There was other stuff, too. Wedding ring, as pristine as Todd would expect from someone so deeply in love. Then the Jeep keys, various earrings, the locket. He’d taken everything that might let Mal turn into a weapon off his person, and set it with the other relics of Mal’s life.
Speaking of Mal, he was tied to a wooden chair Todd had found that somehow survived the test of time by old rope that wasn’t as miraculous in its survival. Those weren’t the only precautions Todd had taken; he had no idea if Mal could regain the energy to shift his body, and he didn’t give him the chance. He’d stripped off the boots, and then socks, and then taken the next layer down off, too. And he gave the man’s hands the same treatment. They’d sting like a bitch when Mal woke up, but Todd wasn’t taking many chances.

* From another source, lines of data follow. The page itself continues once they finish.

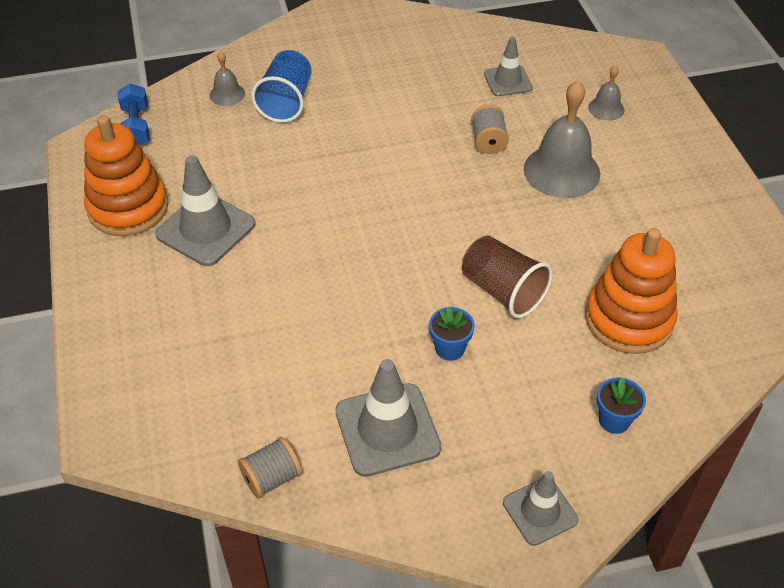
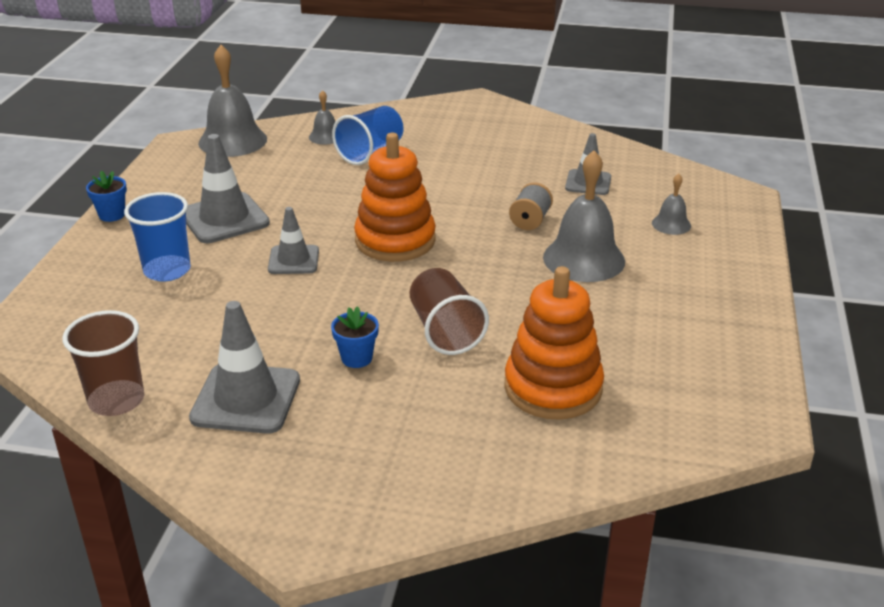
camera: 25 degrees right, 15 degrees down
orange stacking toy [84,115,168,236] -> orange stacking toy moved to [354,133,436,262]
blue dumbbell [118,84,150,146] -> grey bell [198,45,267,157]
grey spool [238,437,302,499] -> brown cup [63,310,144,416]
grey traffic cone [503,471,578,546] -> grey traffic cone moved to [268,207,319,274]
blue flower pot [597,377,646,434] -> blue flower pot moved to [86,171,127,222]
none -> blue cup [124,192,191,282]

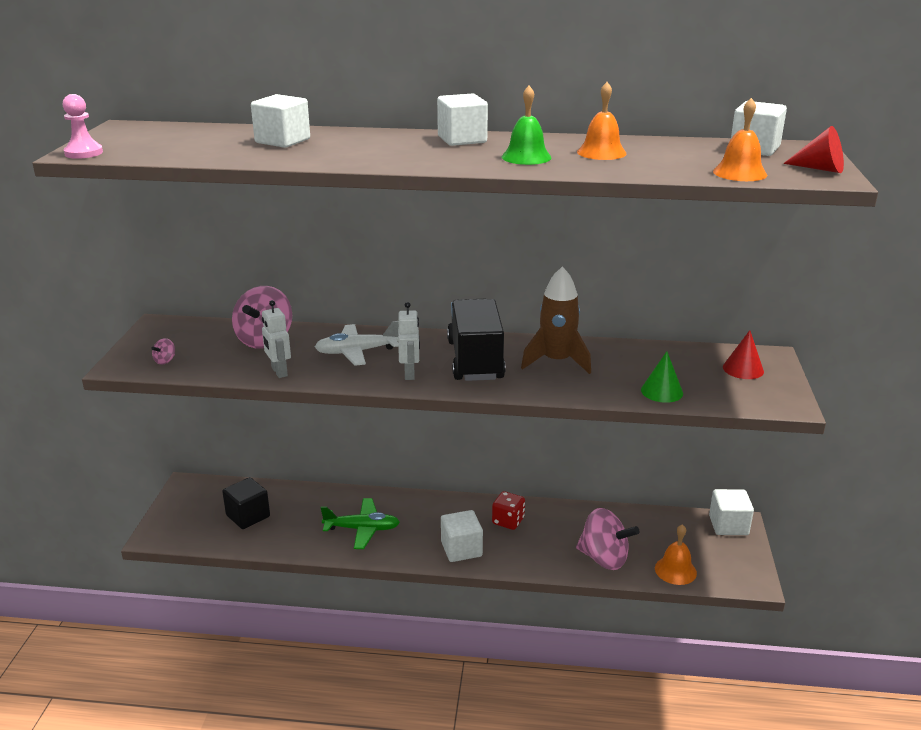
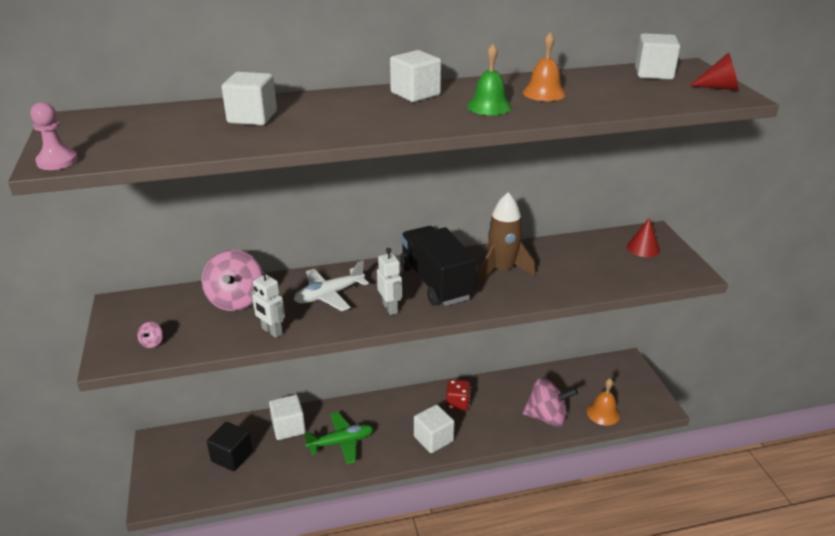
camera: 20 degrees left, 5 degrees up
green cone [641,352,683,403] -> none
white cube [709,489,754,535] -> white cube moved to [269,395,306,440]
orange bell [713,98,767,181] -> none

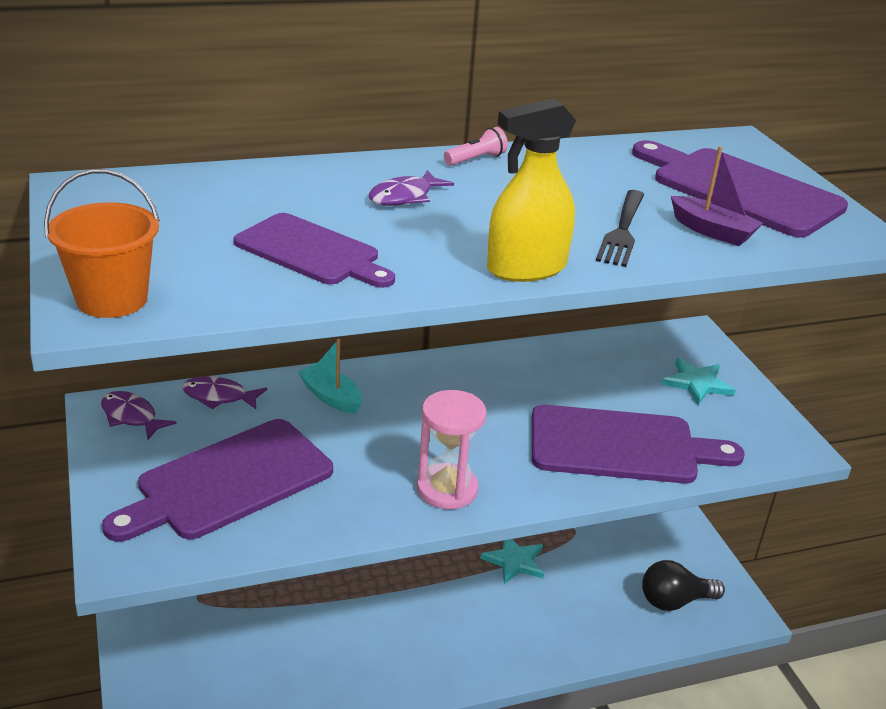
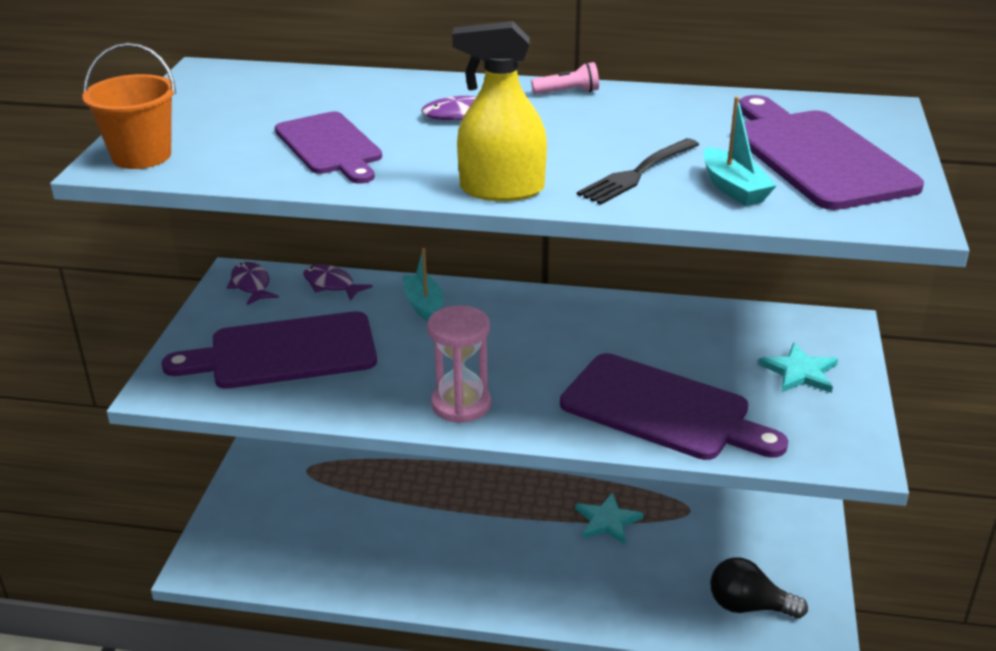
camera: 30 degrees right, 0 degrees up
purple boat [671,146,763,246] -> turquoise boat [703,96,777,206]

He’d learned a lot about the man called Malachite in the span of an hour, before the hunger had finally banished the calm that came with remembering that his food was a real person and he’d gotten to work on the first body he’d dragged back to his den. He chewed on the thug he’d called Driver Number 3 – the most accessible of all the bodies, and one he was sure was still alive, if out cold; he didn’t even wake up for his own execution – and on the information gleaned from the bits and bobs on the second table.

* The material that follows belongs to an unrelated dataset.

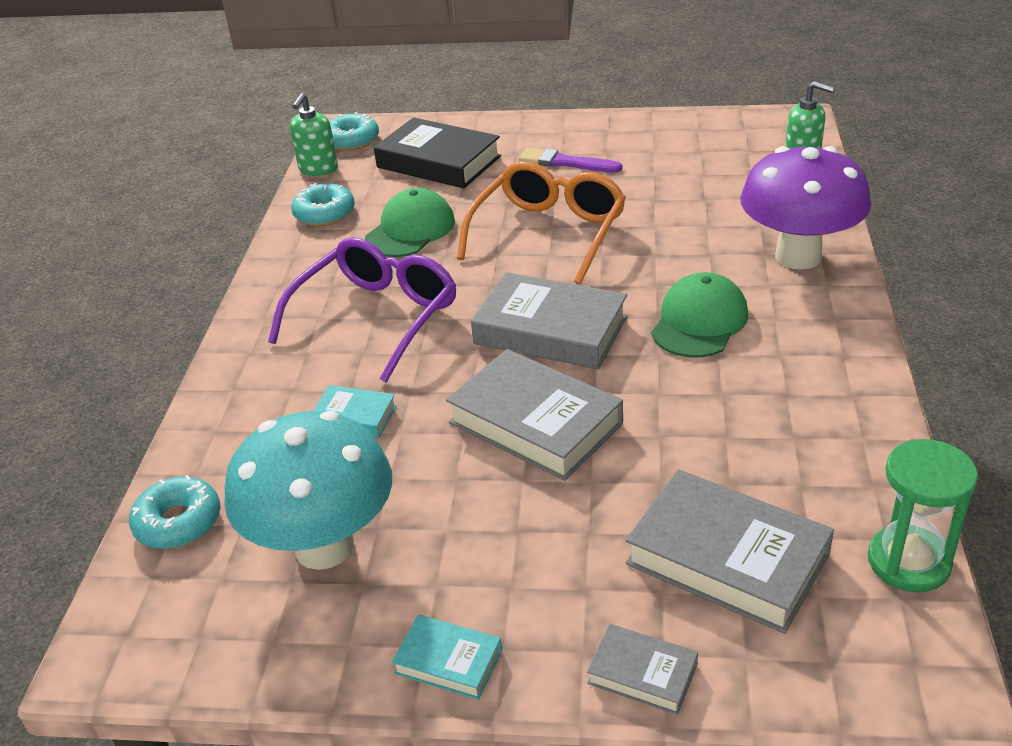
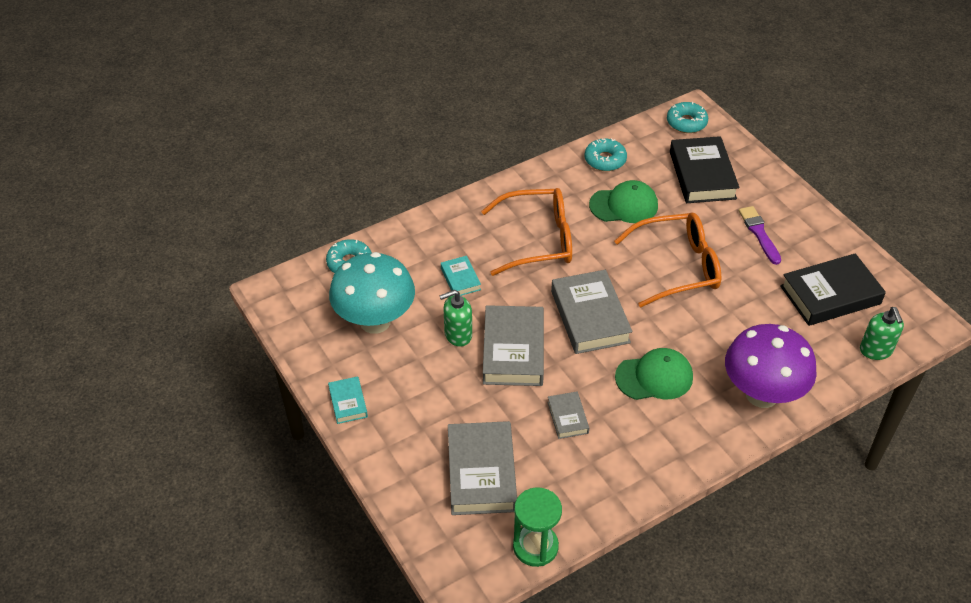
camera: 50 degrees right, 10 degrees up
purple glasses [268,237,456,383] -> orange glasses [481,188,572,276]
green soap dispenser [290,93,338,176] -> green soap dispenser moved to [440,290,472,347]
grey book [587,624,698,715] -> grey book moved to [547,392,589,439]
none -> black book [780,253,886,326]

Malachite’s real name was Jasper Malcolm Torres,and he was 34 years old. He worked with two people, who called themselves Obsidian and Sulfur, and possibly a third person who kept their phone number blocked. Apparently, Jasper Torres hadn’t found it necessary to turn on the setting that required his attention to open the phone, which was how he’d gotten most of the rest of the intel he had. Obsidian or sulfur would send names, places, brief and unhelpful instructions, and then there’d be nothing.

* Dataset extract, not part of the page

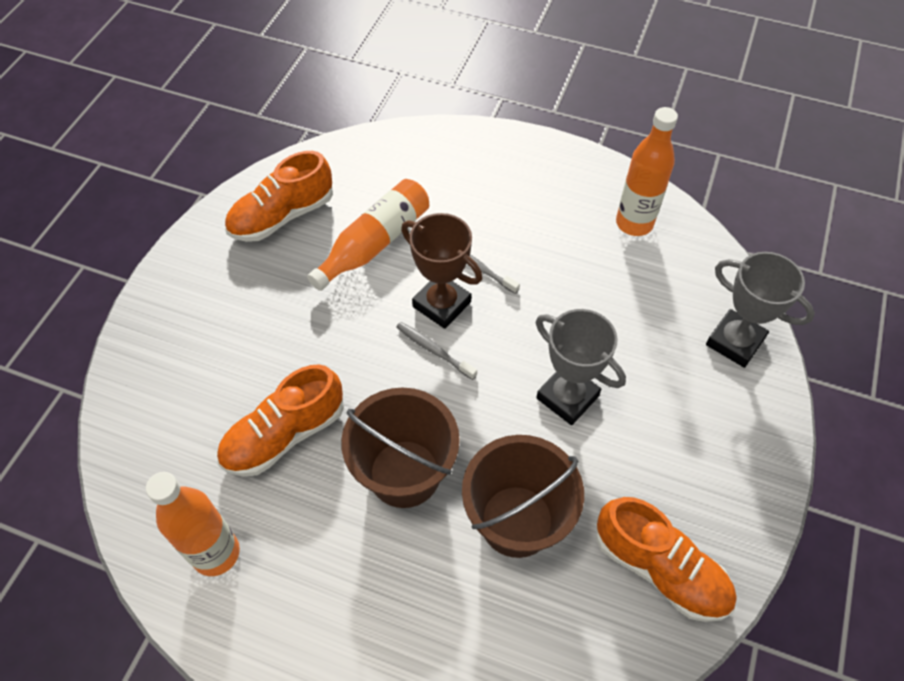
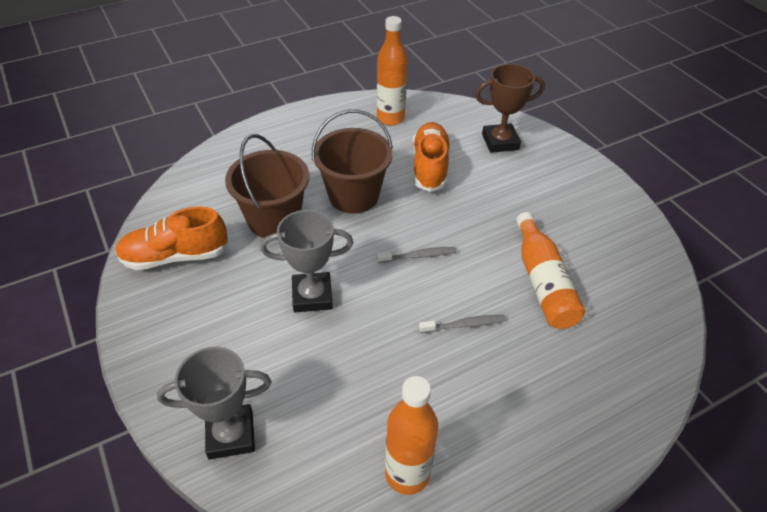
camera: 130 degrees right, 10 degrees down
orange shoe [225,151,333,242] -> none
brown trophy [401,213,482,329] -> brown trophy moved to [475,64,545,153]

But it wasn’t enough to work with, predictably so. That was why Todd had gotten through the head, organs, ribs, and arms of Driver Number 3 (who was a man named Mark Peters and was much less interesting than Jasper Torres, and nowhere near as pretty), instead of putting Jasper Torres out of both of their misery.
Thoroughly blood-soaked, Todd sat unmasked and cross-legged on the table across from Malachite, feeling marginally more alive than he had when he’d arrived. Still cold, though. The food had helped his miserable body finish mending, nothing more. The bruises had turned the sickly yellow of their final phase of healing, and he could finally breathe without a hitch.
He’d made it through the upper part of the last leg when he heard Jasper’s body sigh. He debated speaking, but he couldn’t be sure just yet if that was sleep or a sign of life. Instead, he bit down with a visceral crunch on the last knee and chewed, blue eyes on his prisoner's face. He'd made a scene; he wanted to see how Jasper Torres would interpret it before saying anything at all.